» **Problem details**: Without including any pictures, reproduce all the lines below word for word.

» **Supplied entries**:

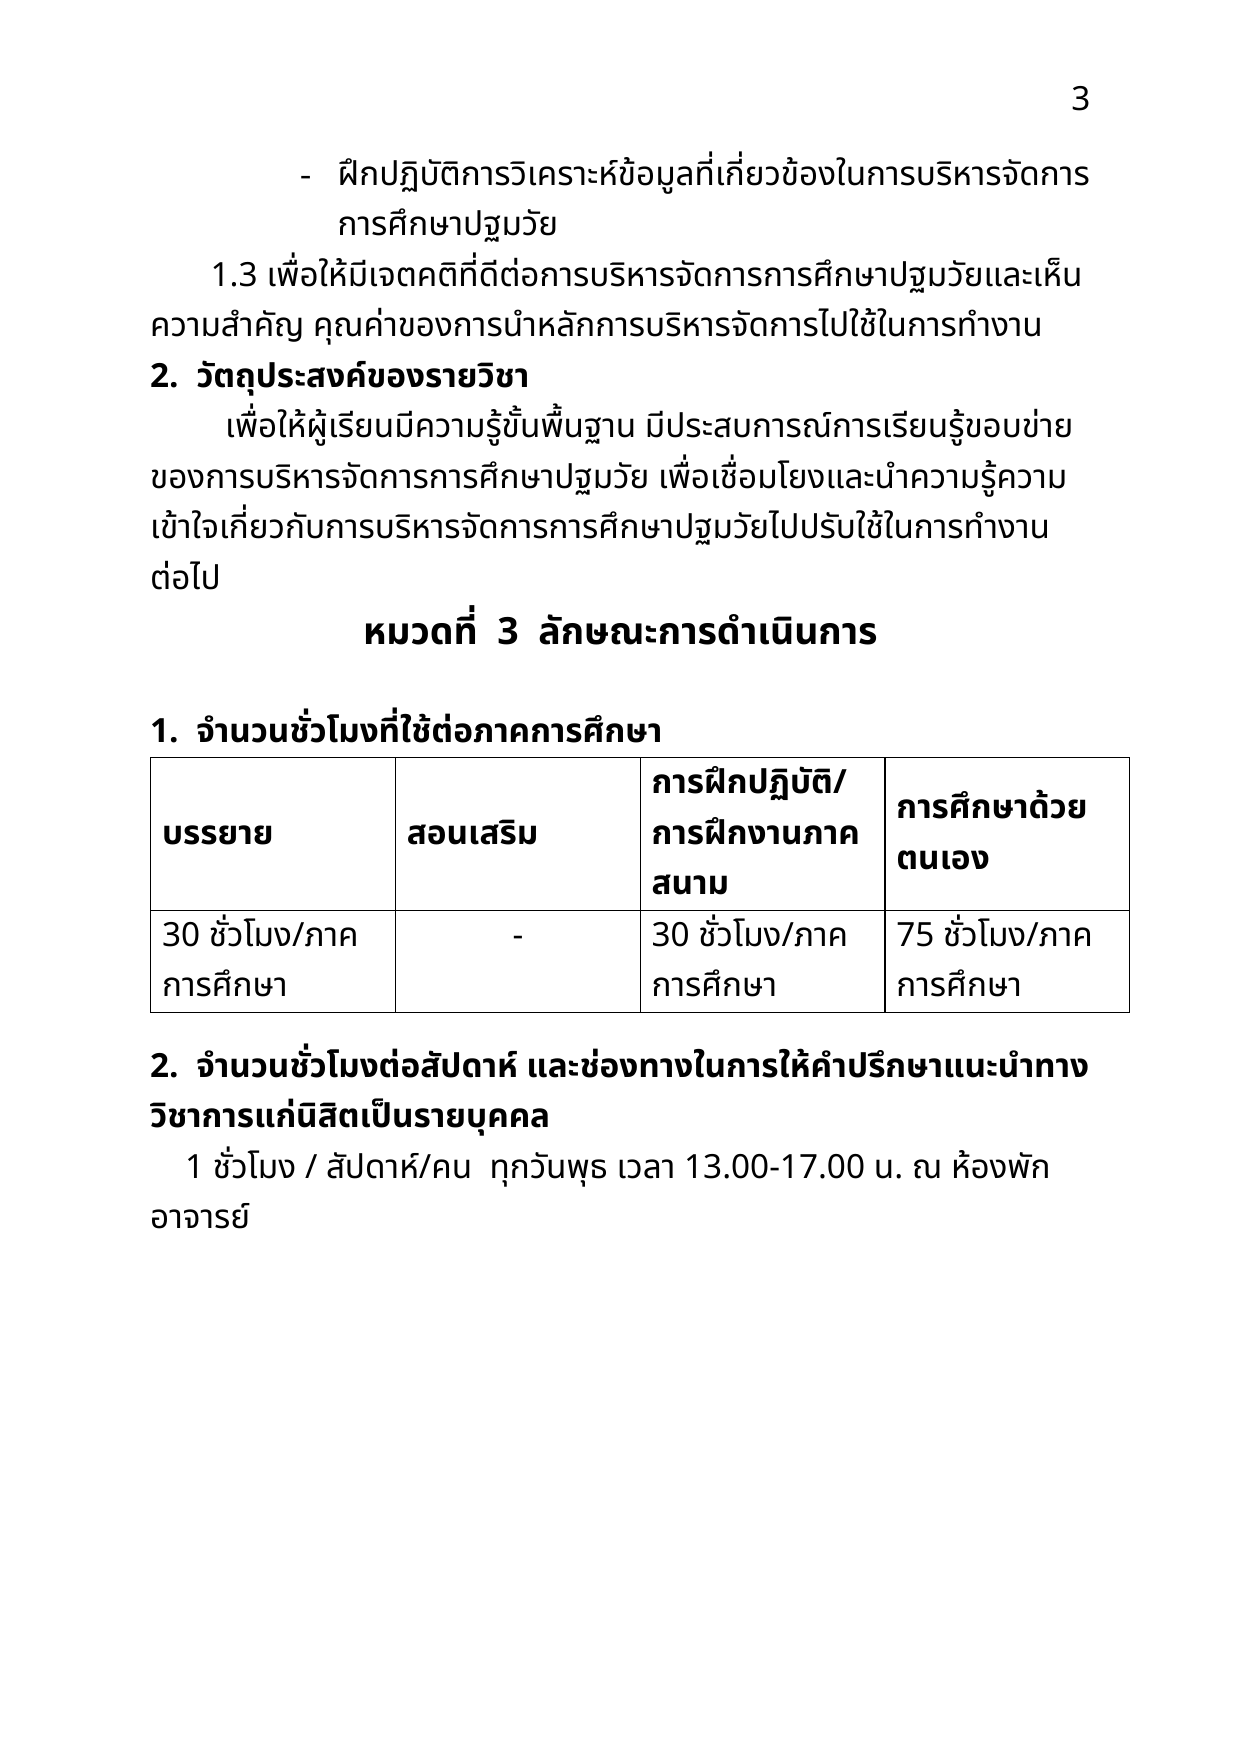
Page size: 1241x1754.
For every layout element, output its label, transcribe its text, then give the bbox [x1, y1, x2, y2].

text 2. จำนวนชั่วโมงต่อสัปดาห์ และช่องทางในการให้คำปรึกษาแนะนำทางวิชาการแก่นิสิตเป็นรายบุคคล [150, 1042, 1090, 1143]
table_header บรรยาย [151, 758, 395, 910]
text 2. วัตถุประสงค์ของรายวิชา [150, 352, 1090, 402]
text หมวดที่ 3 ลักษณะการดำเนินการ [150, 604, 1090, 661]
table_header การฝึกปฏิบัติ/การฝึกงานภาคสนาม [641, 758, 884, 910]
text 1 ชั่วโมง / สัปดาห์/คน ทุกวันพุธ เวลา 13.00-17.00 น. ณ ห้องพักอาจารย์ [150, 1143, 1090, 1244]
table_cell - [396, 911, 640, 1012]
table_cell 75 ชั่วโมง/ภาคการศึกษา [886, 911, 1129, 1012]
text 1.3 เพื่อให้มีเจตคติที่ดีต่อการบริหารจัดการการศึกษาปฐมวัยและเห็นความสำคัญ คุณค่าของการนำหลักการบริหารจัดการไปใช้ในการทำงาน [150, 251, 1090, 352]
table_header สอนเสริม [396, 758, 640, 910]
table_cell 30 ชั่วโมง/ภาคการศึกษา [641, 911, 884, 1012]
table_header การศึกษาด้วยตนเอง [886, 758, 1129, 910]
text 1. จำนวนชั่วโมงที่ใช้ต่อภาคการศึกษา [150, 707, 1090, 757]
table_cell 30 ชั่วโมง/ภาคการศึกษา [151, 911, 395, 1012]
list ฝึกปฏิบัติการวิเคราะห์ข้อมูลที่เกี่ยวข้องในการบริหารจัดการการศึกษาปฐมวัย [300, 150, 1090, 251]
text เพื่อให้ผู้เรียนมีความรู้ขั้นพื้นฐาน มีประสบการณ์การเรียนรู้ขอบข่ายของการบริหารจัดการการศึกษาปฐมวัย เพื่อเชื่อมโยงและนำความรู้ความเข้าใจเกี่ยวกับการบริหารจัดการการศึกษาปฐมวัยไปปรับใช้ในการทำงานต่อไป [150, 402, 1090, 604]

» **The answer**:
Page size: 1241x1754.
For every layout element, output its label, transcribe its text, then give the bbox [x1, y1, x2, y2].

text 2. จำนวนชั่วโมงต่อสัปดาห์ และช่องทางในการให้คำปรึกษาแนะนำทางวิชาการแก่นิสิตเป็นรายบุคคล [150, 1042, 1090, 1143]
table_header บรรยาย [151, 758, 395, 910]
text 2. วัตถุประสงค์ของรายวิชา [150, 352, 1090, 402]
text หมวดที่ 3 ลักษณะการดำเนินการ [150, 604, 1090, 661]
table_header การฝึกปฏิบัติ/การฝึกงานภาคสนาม [641, 758, 884, 910]
text 1 ชั่วโมง / สัปดาห์/คน ทุกวันพุธ เวลา 13.00-17.00 น. ณ ห้องพักอาจารย์ [150, 1143, 1090, 1244]
table_cell - [396, 911, 640, 1012]
table_cell 75 ชั่วโมง/ภาคการศึกษา [886, 911, 1129, 1012]
text 1.3 เพื่อให้มีเจตคติที่ดีต่อการบริหารจัดการการศึกษาปฐมวัยและเห็นความสำคัญ คุณค่าของการนำหลักการบริหารจัดการไปใช้ในการทำงาน [150, 251, 1090, 352]
table_header สอนเสริม [396, 758, 640, 910]
table_cell 30 ชั่วโมง/ภาคการศึกษา [641, 911, 884, 1012]
table_header การศึกษาด้วยตนเอง [886, 758, 1129, 910]
text 1. จำนวนชั่วโมงที่ใช้ต่อภาคการศึกษา [150, 707, 1090, 757]
table_cell 30 ชั่วโมง/ภาคการศึกษา [151, 911, 395, 1012]
list ฝึกปฏิบัติการวิเคราะห์ข้อมูลที่เกี่ยวข้องในการบริหารจัดการการศึกษาปฐมวัย [300, 150, 1090, 251]
text เพื่อให้ผู้เรียนมีความรู้ขั้นพื้นฐาน มีประสบการณ์การเรียนรู้ขอบข่ายของการบริหารจัดการการศึกษาปฐมวัย เพื่อเชื่อมโยงและนำความรู้ความเข้าใจเกี่ยวกับการบริหารจัดการการศึกษาปฐมวัยไปปรับใช้ในการทำงานต่อไป [150, 402, 1090, 604]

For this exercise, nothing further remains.